# EXERCISE OBJECTIVE:
Reproduce the entries word for word, and omit any picture you find in them.

[Collected data]
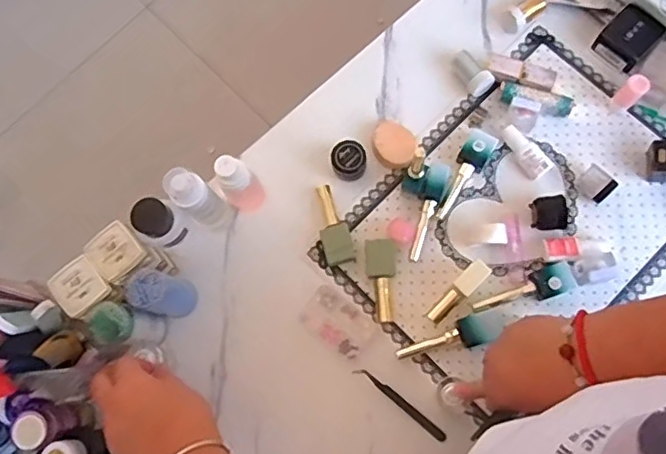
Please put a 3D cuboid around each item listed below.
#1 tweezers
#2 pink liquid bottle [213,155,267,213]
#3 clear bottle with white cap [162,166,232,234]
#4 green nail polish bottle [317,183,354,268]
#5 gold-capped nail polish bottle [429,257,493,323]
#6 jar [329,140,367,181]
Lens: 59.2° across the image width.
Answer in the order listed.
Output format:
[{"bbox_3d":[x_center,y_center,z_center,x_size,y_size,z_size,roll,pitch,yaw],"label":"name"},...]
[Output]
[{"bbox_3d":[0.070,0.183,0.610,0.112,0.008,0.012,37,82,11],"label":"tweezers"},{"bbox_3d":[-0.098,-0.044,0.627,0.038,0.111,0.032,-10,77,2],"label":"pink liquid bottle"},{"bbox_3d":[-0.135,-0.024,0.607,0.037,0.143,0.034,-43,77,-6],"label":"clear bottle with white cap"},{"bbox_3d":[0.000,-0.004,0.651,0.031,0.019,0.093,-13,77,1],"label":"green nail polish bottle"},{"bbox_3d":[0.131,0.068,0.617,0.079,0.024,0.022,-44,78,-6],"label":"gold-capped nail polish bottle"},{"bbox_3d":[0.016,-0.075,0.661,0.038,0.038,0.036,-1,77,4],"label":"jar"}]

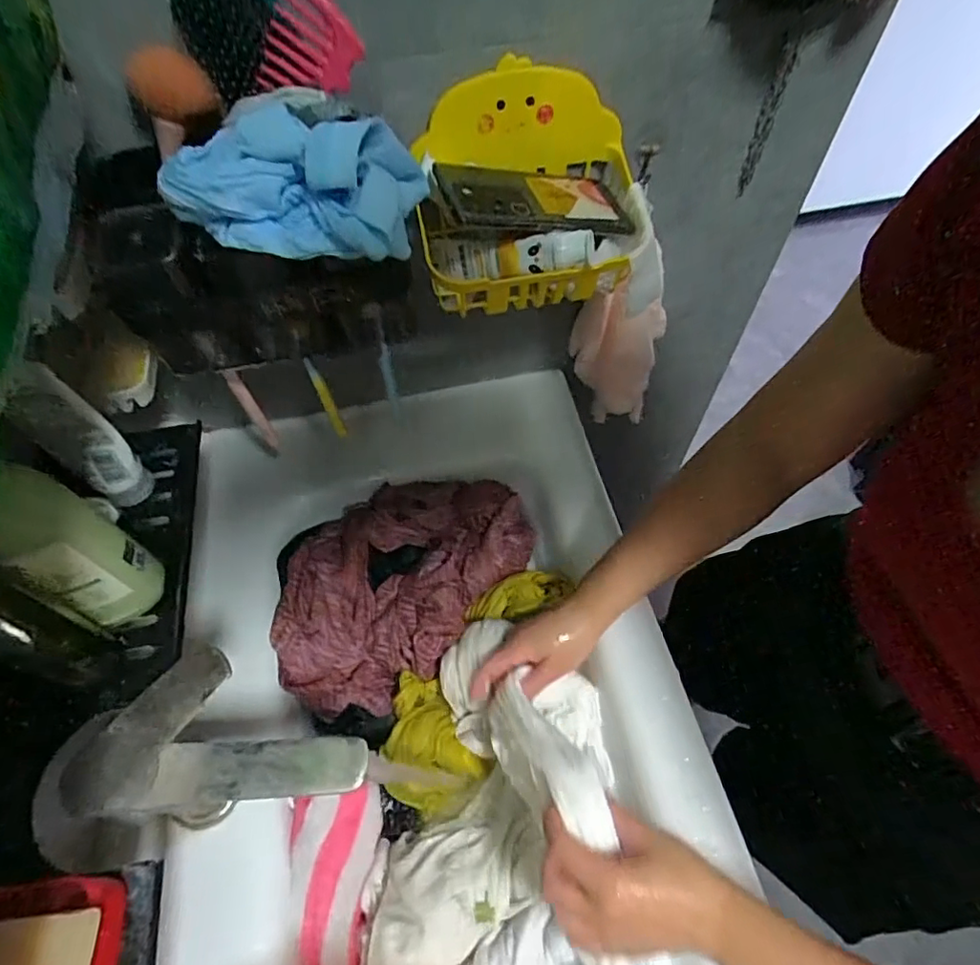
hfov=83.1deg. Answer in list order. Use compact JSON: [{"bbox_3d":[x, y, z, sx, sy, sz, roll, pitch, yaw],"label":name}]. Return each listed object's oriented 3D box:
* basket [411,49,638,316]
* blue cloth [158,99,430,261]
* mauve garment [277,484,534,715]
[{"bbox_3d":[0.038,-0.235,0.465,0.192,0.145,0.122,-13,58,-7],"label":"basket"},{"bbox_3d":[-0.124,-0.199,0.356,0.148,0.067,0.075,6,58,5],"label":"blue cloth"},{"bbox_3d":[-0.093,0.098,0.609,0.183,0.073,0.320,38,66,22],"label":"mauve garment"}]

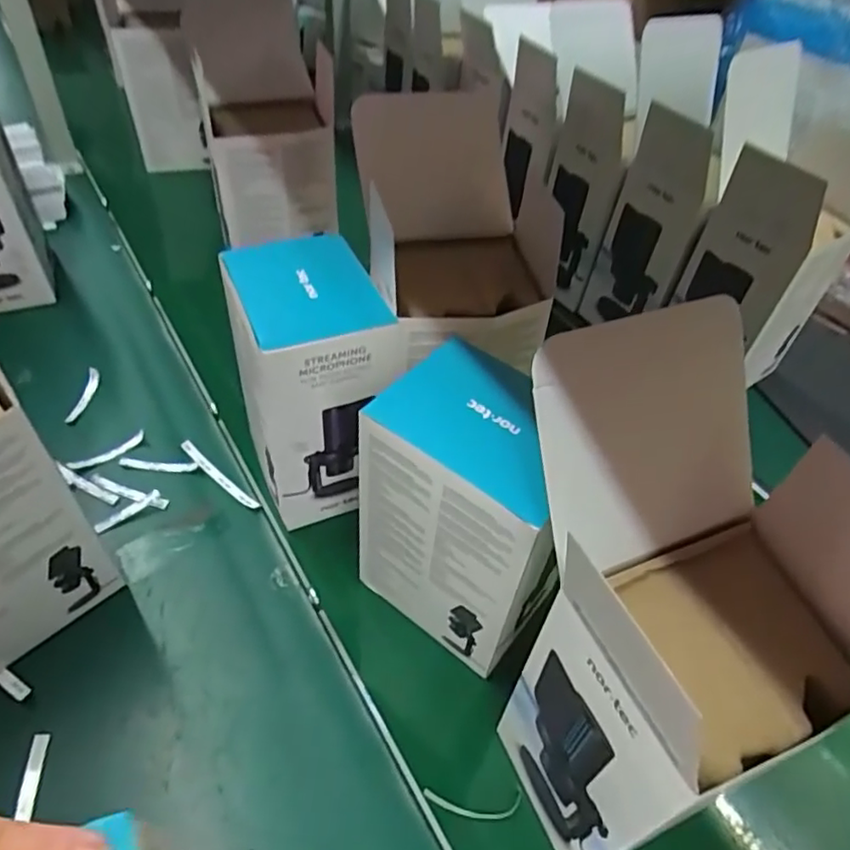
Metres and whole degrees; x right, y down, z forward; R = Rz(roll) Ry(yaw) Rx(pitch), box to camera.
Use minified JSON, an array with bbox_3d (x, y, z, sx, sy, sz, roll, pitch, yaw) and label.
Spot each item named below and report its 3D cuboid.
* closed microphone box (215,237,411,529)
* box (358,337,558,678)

# EXERCISE RESULT:
Please put a 3D cuboid around each item listed below.
#1 tweezers
#2 pink liquid bottle [213,155,267,213]
#3 clear bottle with white cap [162,166,232,234]
#4 green nail polish bottle [317,183,354,268]
#5 gold-capped nail polish bottle [429,257,493,323]
#6 jar [329,140,367,181]
Lens: 59.2° across the image width.
Answer in the order listed.
Output format:
[{"bbox_3d":[x_center,y_center,z_center,x_size,y_size,z_size,roll,pitch,yaw],"label":"name"},...]
[Output]
[{"bbox_3d":[0.070,0.183,0.610,0.112,0.008,0.012,37,82,11],"label":"tweezers"},{"bbox_3d":[-0.098,-0.044,0.627,0.038,0.111,0.032,-10,77,2],"label":"pink liquid bottle"},{"bbox_3d":[-0.135,-0.024,0.607,0.037,0.143,0.034,-43,77,-6],"label":"clear bottle with white cap"},{"bbox_3d":[0.000,-0.004,0.651,0.031,0.019,0.093,-13,77,1],"label":"green nail polish bottle"},{"bbox_3d":[0.131,0.068,0.617,0.079,0.024,0.022,-44,78,-6],"label":"gold-capped nail polish bottle"},{"bbox_3d":[0.016,-0.075,0.661,0.038,0.038,0.036,-1,77,4],"label":"jar"}]

hfov=83.1deg. Answer in list order. Use compact JSON: [{"bbox_3d":[x, y, z, sx, sy, sz, roll, pitch, yaw],"label":name}]. Return each listed object's oriented 3D box:
* basket [411,49,638,316]
* blue cloth [158,99,430,261]
* mauve garment [277,484,534,715]
[{"bbox_3d":[0.038,-0.235,0.465,0.192,0.145,0.122,-13,58,-7],"label":"basket"},{"bbox_3d":[-0.124,-0.199,0.356,0.148,0.067,0.075,6,58,5],"label":"blue cloth"},{"bbox_3d":[-0.093,0.098,0.609,0.183,0.073,0.320,38,66,22],"label":"mauve garment"}]

Metres and whole degrees; x right, y down, z forward; R = Rz(roll) Ry(yaw) Rx(pitch), box to camera.
Use minified JSON, an array with bbox_3d (x, y, z, sx, sy, sz, roll, pitch, yaw) and label.
Spot each item named below and report its 3D cuboid.
* closed microphone box (215,237,411,529)
* box (358,337,558,678)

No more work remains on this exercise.